Auch die übrigen Auszeichnungen folgen dem Prinzip, möglichst nirgendwo anzuecken, wenn man von dem Jurypreis für Bruno Dumonts „L’Empire“ absieht, einen der umstrittensten Filme dieser Berlinale. Dumonts Idee, eine „Star Wars“-Parodie in einem Küstendorf in der Normandie anzusiedeln, hat in Drehbuchform sicher ihren Reiz, aber im Kinosaal wirkte ihre filmische Ausführung so aufgeblasen und verquast, dass viele am Ende gar nicht mehr wissen wollten, ob das als Meernixe verkleidete Gute oder das Böse in Gestalt eines Kleinkinds schließlich die Herrschaft über die Erde erringt.

Und dass eine Jury, in der nicht weniger als vier Filmregisseure saßen, die Regieleistungen des Mexikaners Ruizpalacios und der beiden Deutschen Andreas Dresen und Matthias Glasner übersehen und stattdessen die schwerfüßig dahintrottende Nilpferd-Farce „Pepe“ des Dominikaners Nelson Carlo de los Santos Arias mit einem Silbernen Bären ausgezeichnet hat, kann nur diejenigen überraschen, die noch nie eine Jurysitzung aus der Nähe miterlebt haben.

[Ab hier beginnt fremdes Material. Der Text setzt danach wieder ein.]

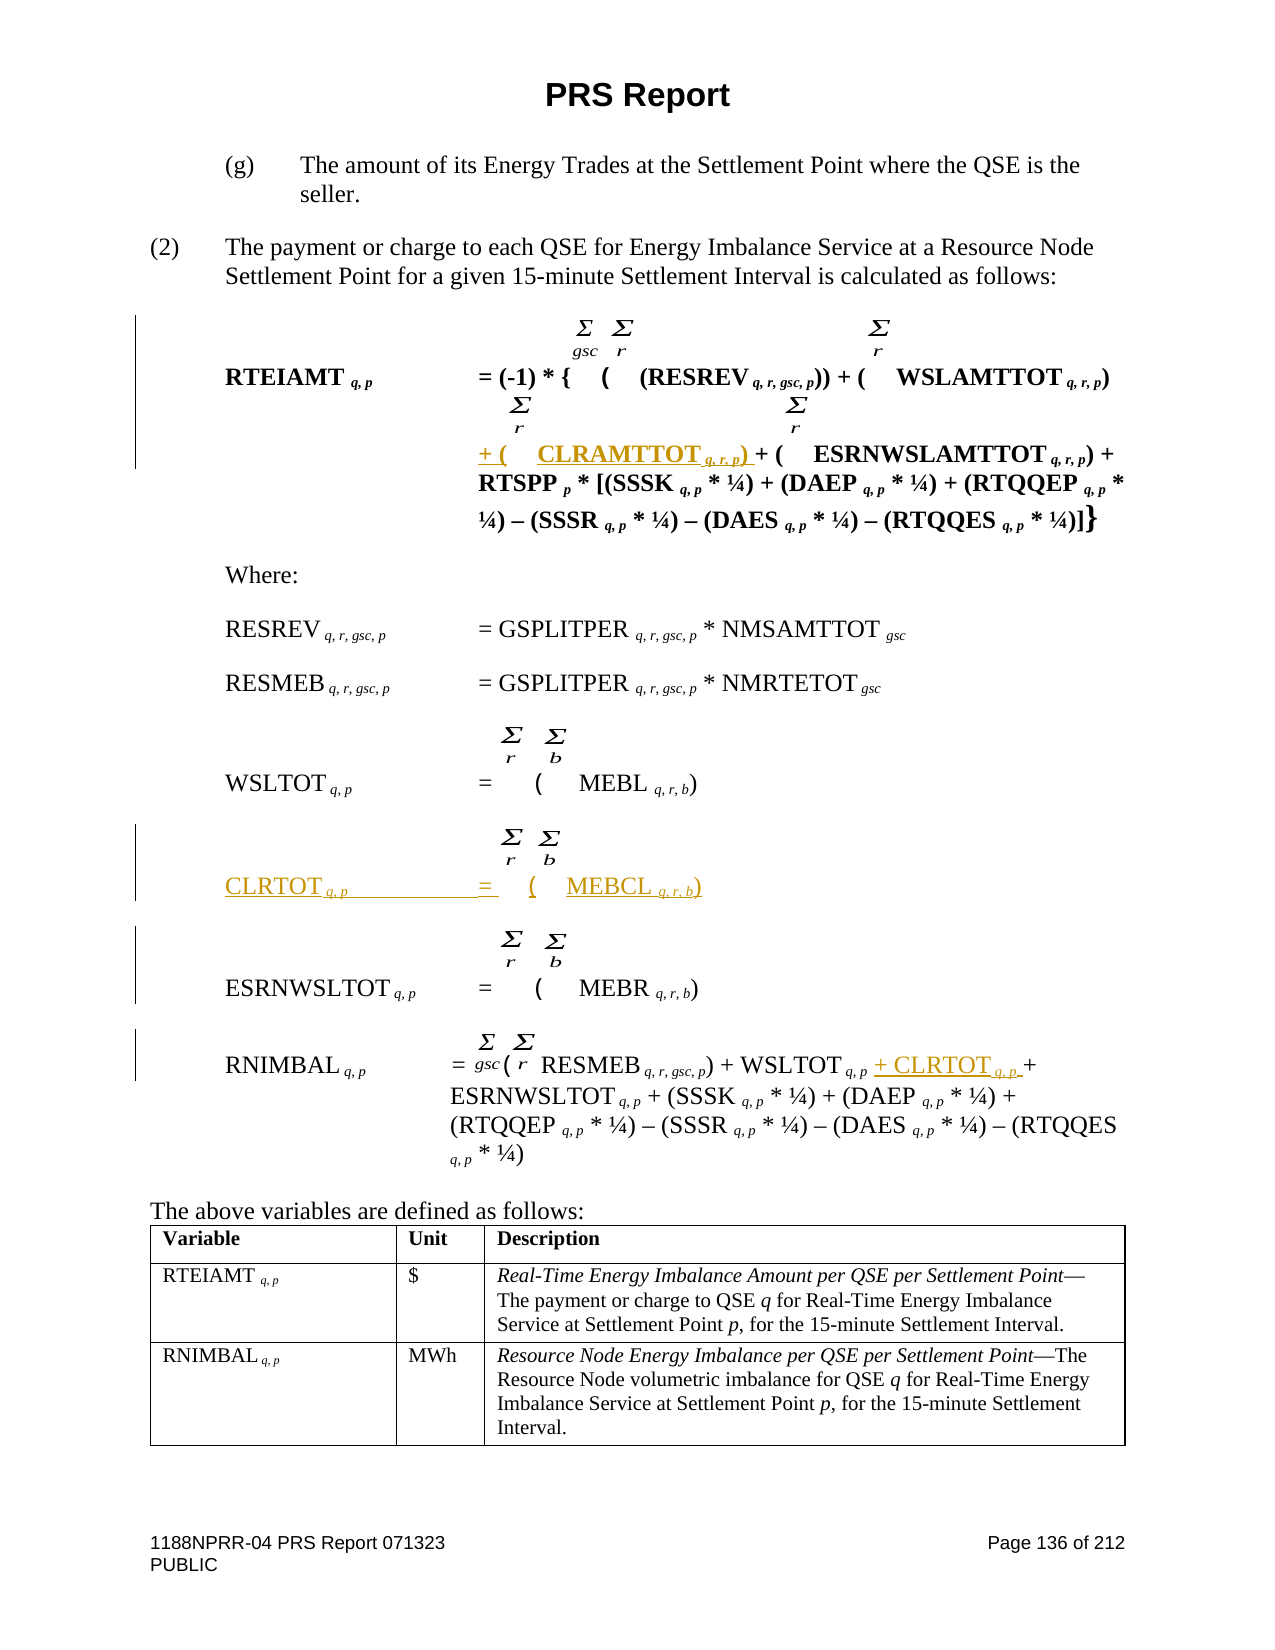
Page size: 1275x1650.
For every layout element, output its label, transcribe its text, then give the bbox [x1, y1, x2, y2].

table_cell Real-Time Energy Imbalance Amount per QSE per Settlement Point—The payment or charge to QSE q for Real-Time Energy Imbalance Service at Settlement Point p, for the 15-minute Settlement Interval. [485, 1264, 1124, 1342]
text (2) The payment or charge to each QSE for Energy Imbalance Service at a Resource Node Settlement Point for a given 15-minute Settlement Interval is calculated as follows: [150, 232, 1125, 290]
text RNIMBAL q, p = (RESMEB q, r, gsc, p) + WSLTOT q, p + ESRNWSLTOT q, p + (SSSK q, p * ¼) + (DAEP q, p * ¼) + (RTQQEP q, p * ¼) – (SSSR q, p * ¼) – (DAES q, p * ¼) – (RTQQES q, p * ¼) [225, 1029, 1125, 1167]
text RTEIAMT q, p = (-1) * {((RESREV q, r, gsc, p)) + (WSLAMTTOT q, r, p) + (ESRNWSLAMTTOT q, r, p) + RTSPP p * [(SSSK q, p * ¼) + (DAEP q, p * ¼) + (RTQQEP q, p * ¼) – (SSSR q, p * ¼) – (DAES q, p * ¼) – (RTQQES q, p * ¼)]} [225, 315, 1125, 536]
table_header Variable [151, 1226, 396, 1262]
table_cell RNIMBAL q, p [151, 1343, 396, 1445]
table_cell MWh [397, 1343, 484, 1445]
text ESRNWSLTOT q, p = ( MEBR q, r, b) [225, 926, 1125, 1004]
table_cell $ [397, 1264, 484, 1342]
text WSLTOT q, p = ( MEBL q, r, b) [225, 722, 1125, 799]
text Where: [225, 561, 1125, 589]
table_cell Resource Node Energy Imbalance per QSE per Settlement Point—The Resource Node volumetric imbalance for QSE q for Real-Time Energy Imbalance Service at Settlement Point p, for the 15-minute Settlement Interval. [485, 1343, 1124, 1445]
table_header Description [485, 1226, 1124, 1262]
text RESREV q, r, gsc, p = GSPLITPER q, r, gsc, p * NMSAMTTOT gsc [225, 614, 1125, 643]
text (g) The amount of its Energy Trades at the Settlement Point where the QSE is the seller. [225, 150, 1125, 207]
table_header Unit [397, 1226, 484, 1262]
table_cell RTEIAMT q, p [151, 1264, 396, 1342]
text RESMEB q, r, gsc, p = GSPLITPER q, r, gsc, p * NMRTETOT gsc [225, 668, 1125, 697]
text The above variables are defined as follows: [150, 1196, 1125, 1225]
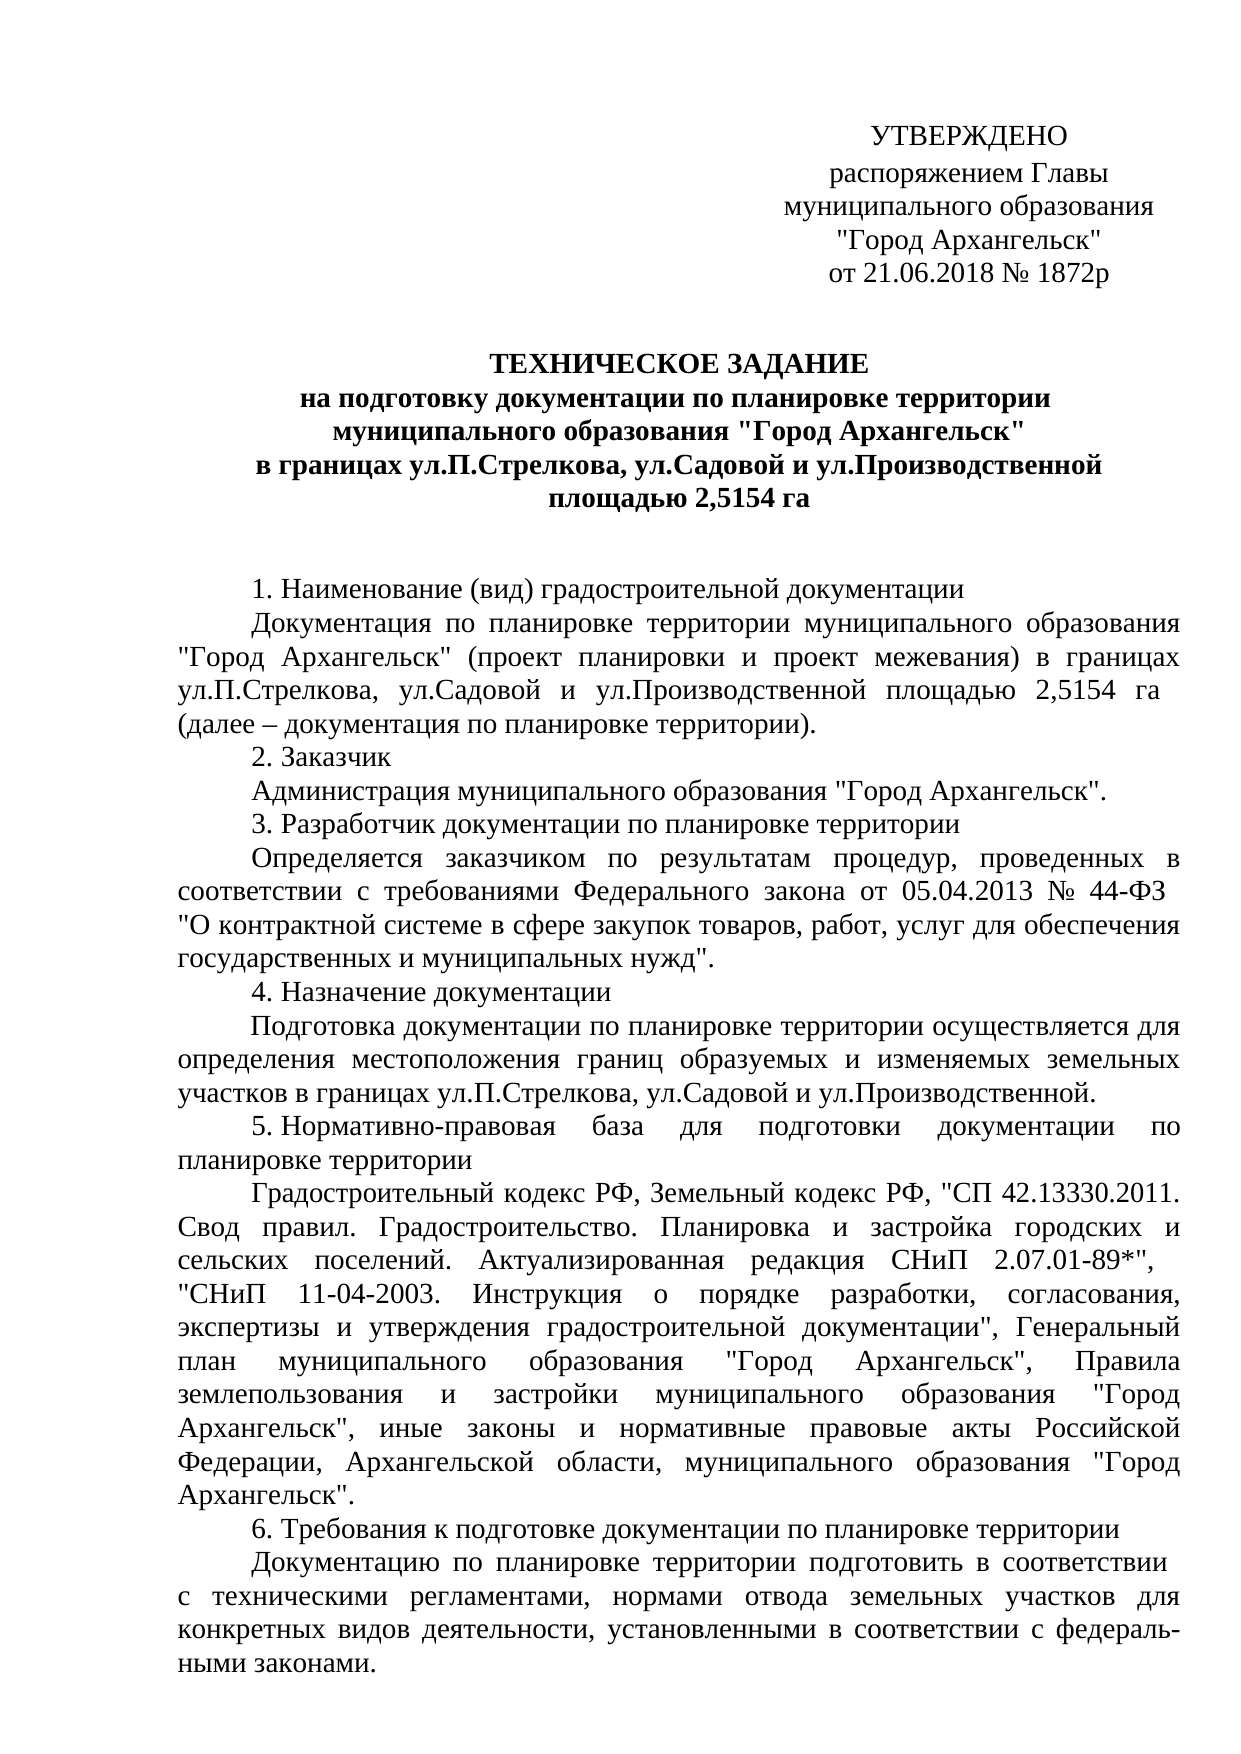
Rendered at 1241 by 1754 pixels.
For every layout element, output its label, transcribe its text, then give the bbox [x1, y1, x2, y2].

table_cell распоряжением Главы муниципального образования "Город Архангельск" от 21.06.2018 № 1872р [757, 155, 1181, 289]
text на подготовку документации по планировке территории муниципального образования "Город Архангельск" [177, 380, 1181, 447]
list Нормативно-правовая база для подготовки документации по планировке территории [177, 1108, 1181, 1175]
list Разработчик документации по планировке территории [177, 806, 1181, 840]
list Назначение документации [177, 974, 1181, 1008]
list Наименование (вид) градостроительной документации [177, 572, 1181, 605]
text Документация по планировке территории муниципального образования "Город Архангельск" (проект планировки и проект межевания) в границах ул.П.Стрелкова, ул.Садовой и ул.Производственной площадью 2,5154 га (далее – документация по планировке территории). [177, 605, 1181, 739]
text Градостроительный кодекс РФ, Земельный кодекс РФ, "СП 42.13330.2011. Свод правил. Градостроительство. Планировка и застройка городских и сельских поселений. Актуализированная редакция СНиП 2.07.01-89*", "СНиП 11-04-2003. Инструкция о порядке разработки, согласования, экспертизы и утверждения градостроительной документации", Генеральный план муниципального образования "Город Архангельск", Правила землепользования и застройки муниципального образования "Город Архангельск", иные законы и нормативные правовые акты Российской Федерации, Архангельской области, муниципального образования "Город Архангельск". [177, 1175, 1181, 1511]
text площадью 2,5154 га [177, 481, 1181, 514]
table_header УТВЕРЖДЕНО [757, 118, 1181, 155]
text Администрация муниципального образования "Город Архангельск". [177, 773, 1181, 806]
text в границах ул.П.Стрелкова, ул.Садовой и ул.Производственной [177, 447, 1181, 481]
text ТЕХНИЧЕСКОЕ ЗАДАНИЕ [177, 346, 1181, 380]
text Определяется заказчиком по результатам процедур, проведенных в соответствии с требованиями Федерального закона от 05.04.2013 № 44-ФЗ "О контрактной системе в сфере закупок товаров, работ, услуг для обеспечения государственных и муниципальных нужд". [177, 840, 1181, 974]
list Заказчик [177, 739, 1181, 773]
text Документацию по планировке территории подготовить в соответствии с техническими регламентами, нормами отвода земельных участков для конкретных видов деятельности, установленными в соответствии с федераль-ными законами. [177, 1544, 1181, 1678]
text Подготовка документации по планировке территории осуществляется для определения местоположения границ образуемых и изменяемых земельных участков в границах ул.П.Стрелкова, ул.Садовой и ул.Производственной. [177, 1008, 1181, 1108]
list Требования к подготовке документации по планировке территории [177, 1511, 1181, 1544]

So enden diese Filmfestspiele mit einem Schlussakkord ohne Nachhall. Das Duo Rissenbeek/Chatrian, vor fünf Jahren mit großen Hoffnungen in die Nachfolge des langjährigen Direktors Dieter Kosslick berufen, hat die Berlinale gut durch die Corona-Pandemie gesteuert, aber ihre Neupositionierung im Konzert der großen Festivals ist den beiden Direktoren nicht gelungen. Insofern bezeichnen die Goldenen und Silbernen Bären von 2024 auch das Ende einer Illusion: Zu zweit geht es auch nicht besser als allein. Ab kommendem Jahr wird die Amerikanerin Tricia Tuttle die Filmfestspiele leiten. Was sie mit dem Festival vorhat, weiß noch niemand. So bleiben, wie es ist, kann es jedenfalls nicht.